BEIJING (BP)–Christian workers in China are forging new pathways into communities and people groups that have never before heard of the loving Savior. Young, healthy prayer walkers from Tennessee recently entered a remote village in China that had not had contact with the outside world for more than 50 years.
The team had already prayer walked several other villages when they decided to brave the bus ride required to enter the mountainous village that was elevated 2000 meters up from the main road. Traveling on a road so rugged that it was almost impassable, the group arrived at their destination late in the afternoon. They soon discovered that there wasn’t a place large enough to pitch their tent. But since it was too late to turn back, they began to work on an alternate plan.

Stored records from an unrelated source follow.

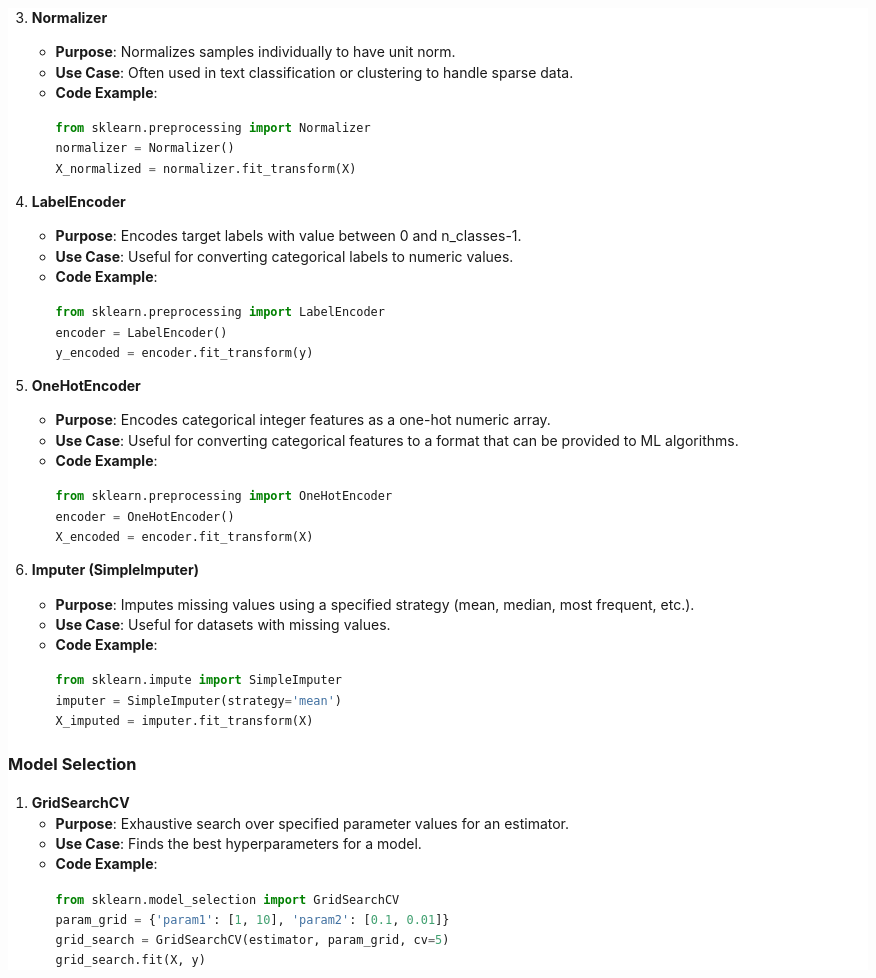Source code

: 3. **Normalizer**
   - **Purpose**: Normalizes samples individually to have unit norm.
   - **Use Case**: Often used in text classification or clustering to handle sparse data.
   - **Code Example**:
     ```python
     from sklearn.preprocessing import Normalizer
     normalizer = Normalizer()
     X_normalized = normalizer.fit_transform(X)
     ```

4. **LabelEncoder**
   - **Purpose**: Encodes target labels with value between 0 and n_classes-1.
   - **Use Case**: Useful for converting categorical labels to numeric values.
   - **Code Example**:
     ```python
     from sklearn.preprocessing import LabelEncoder
     encoder = LabelEncoder()
     y_encoded = encoder.fit_transform(y)
     ```

5. **OneHotEncoder**
   - **Purpose**: Encodes categorical integer features as a one-hot numeric array.
   - **Use Case**: Useful for converting categorical features to a format that can be provided to ML algorithms.
   - **Code Example**:
     ```python
     from sklearn.preprocessing import OneHotEncoder
     encoder = OneHotEncoder()
     X_encoded = encoder.fit_transform(X)
     ```

6. **Imputer (SimpleImputer)**
   - **Purpose**: Imputes missing values using a specified strategy (mean, median, most frequent, etc.).
   - **Use Case**: Useful for datasets with missing values.
   - **Code Example**:
     ```python
     from sklearn.impute import SimpleImputer
     imputer = SimpleImputer(strategy='mean')
     X_imputed = imputer.fit_transform(X)
     ```

### Model Selection

1. **GridSearchCV**
   - **Purpose**: Exhaustive search over specified parameter values for an estimator.
   - **Use Case**: Finds the best hyperparameters for a model.
   - **Code Example**:
     ```python
     from sklearn.model_selection import GridSearchCV
     param_grid = {'param1': [1, 10], 'param2': [0.1, 0.01]}
     grid_search = GridSearchCV(estimator, param_grid, cv=5)
     grid_search.fit(X, y)
     ```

Soon they secured permission to sleep at a small government operated health clinic. There, amidst the soiled linens and rickety beds, they dropped their backpacks. An official arrived shortly thereafter to tell them that they were not to leave the clinic without supervision. They were then subjected to several hours of questioning, after which they were escorted to a village restaurant where they were closely supervised throughout supper.
It was during the supper that one of the village elders asked them, “Are you part of that other group?” The team leader who was able to communicate in Chinese said, “What other group?” The elder explained that he was referring to the “group” that had crashed their plane there more than 50 years earlier. He went on to explain that although they refused to allow the foreigners to salvage the airplane, they had let them depart the community unharmed.
“Reality hit my volunteer team,” reported the long-term Christian worker.
“They realized that they had never been into such a remote area of the world — a place that had not had outside visitors in five decades, and then only because of a plane crash.”
Early the next morning, the group was escorted to the lone bus that connected the village with the main road. But they left many gospel tapes and copies of the “Jesus Film” behind. He reflected on the brief village sojourn, “We prayed over the area as best we could under ‘clinic arrest’.”
Only the Lord knows what impact that prayer, and the materials will make in the life of the village.”
The unreached people group worker went on to say, “You can find this village at the crossroads of your prayer map. It is located at the edge of where lostness remains and where I am called to serve.”